Sombras do passado

6 2 0
                                    

Kursk começou a abrir os olhos devagar, sua garganta doía, ardia parecia ter areia dentro dela. Seus olhos embaçados levaram um tempo pra se ajustar ao cenário. Estava em seu quarto, era dia, havia um aroma agradável de incenso floral e um leve toque de fumo. Um corpo alto estava na janela, de costas pra ele, um braço para trás, uma mão à frente parecendo tirar algo dos lábios.

- Como você se sente, irmão? – Dreyfus perguntou sem se virar. Então falou se virando pra encarar o amigo, caminhando até uma mesa e apagando o charuto no cinzeiro de prata: - Ah, sim. Claro. Você não pode falar.

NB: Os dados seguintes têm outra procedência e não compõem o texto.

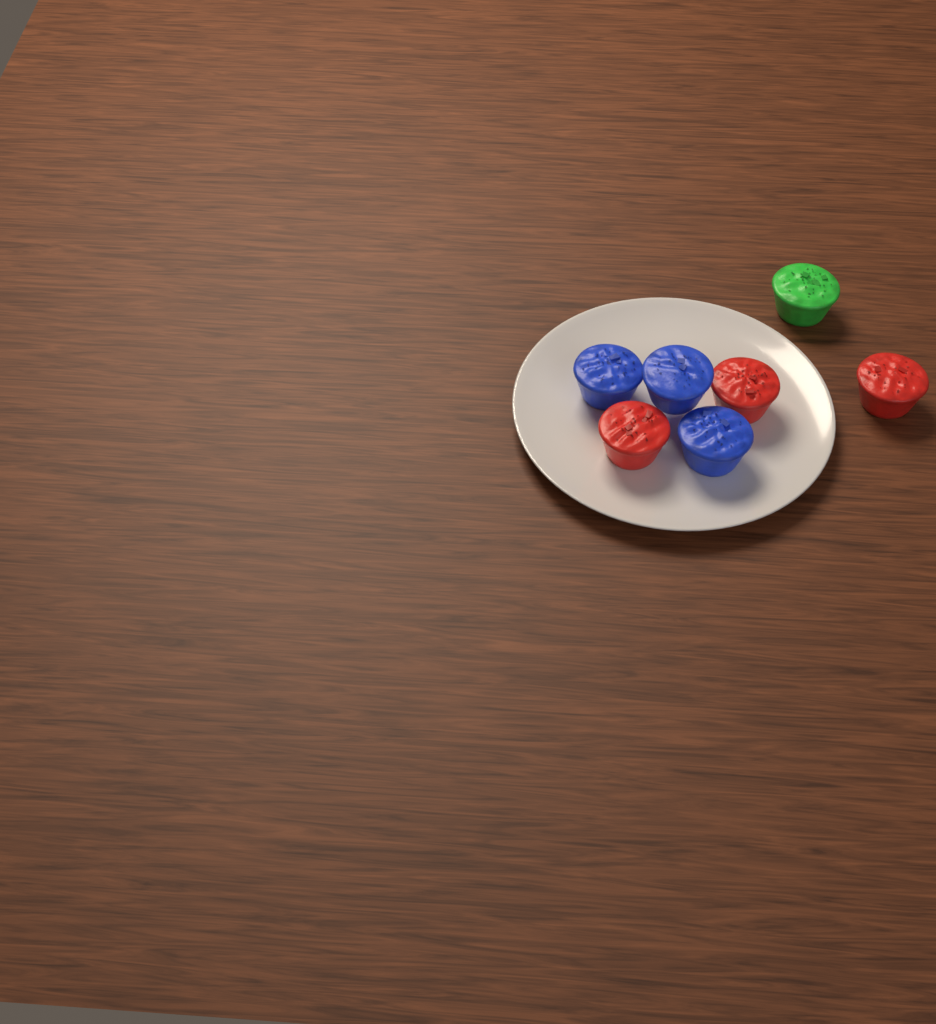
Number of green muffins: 1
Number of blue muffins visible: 3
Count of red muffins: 3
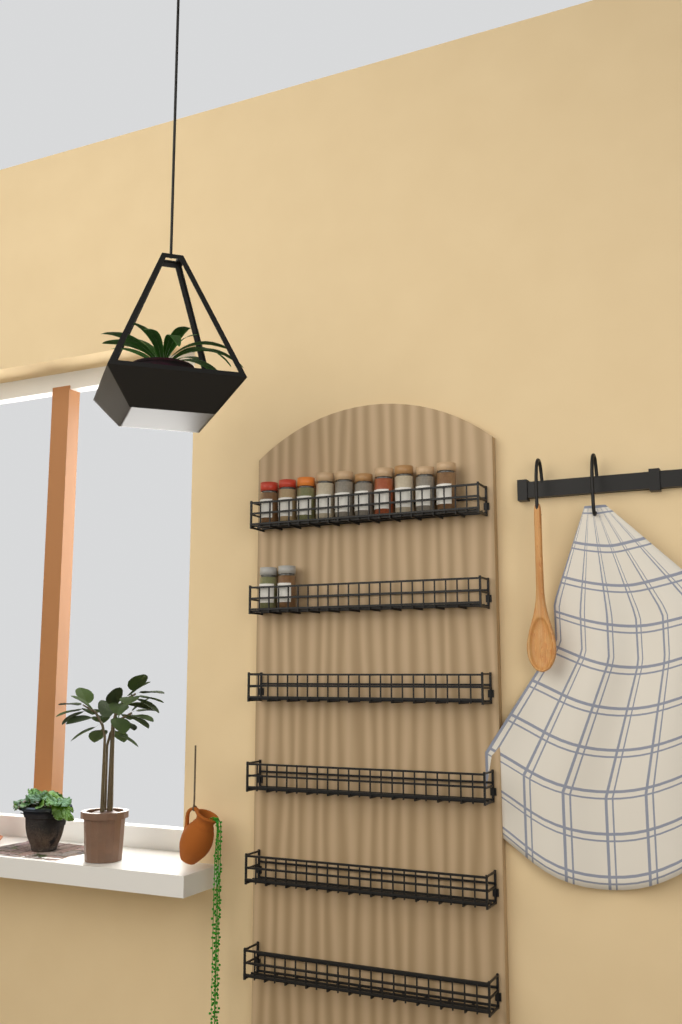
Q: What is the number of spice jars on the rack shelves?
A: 12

Não havia sinal de deboche na voz dele, mas Kursk agora achava que tudo que Dreyfus falava era tentando debochar, espezinhar a dor dele pela perda de Rania. Ele franziu a sobrancelha e tentou se mexer na cama, louco pra dar um soco nele. Ele ainda se lembrava muito vividamente das marcas nas costas de Rania e sabia bem quem as causara.

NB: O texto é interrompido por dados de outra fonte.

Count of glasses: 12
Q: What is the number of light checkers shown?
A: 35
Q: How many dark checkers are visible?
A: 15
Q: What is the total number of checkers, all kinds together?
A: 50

- Não. – Dreyfus disse em seu tom dominador, colocou uma mão firme e forte no ombro de Kursk, mantendo-o firme na cama. – Você não pode se mover. Vai reabrir a ferida e minha Rania terá que vir salvar a merda da sua vida covarde de novo porque ninguém mais tem o poder tão grande que ela tem pra fazer isso. E se você acha que vou deixar minha namorada – agora sim a ênfase nas palavras tinha um tom de deboche e possessividade – se esgotar salvando você, nem mesmo tendo saído da cama ainda, você deve ser mais burro do que imaginei.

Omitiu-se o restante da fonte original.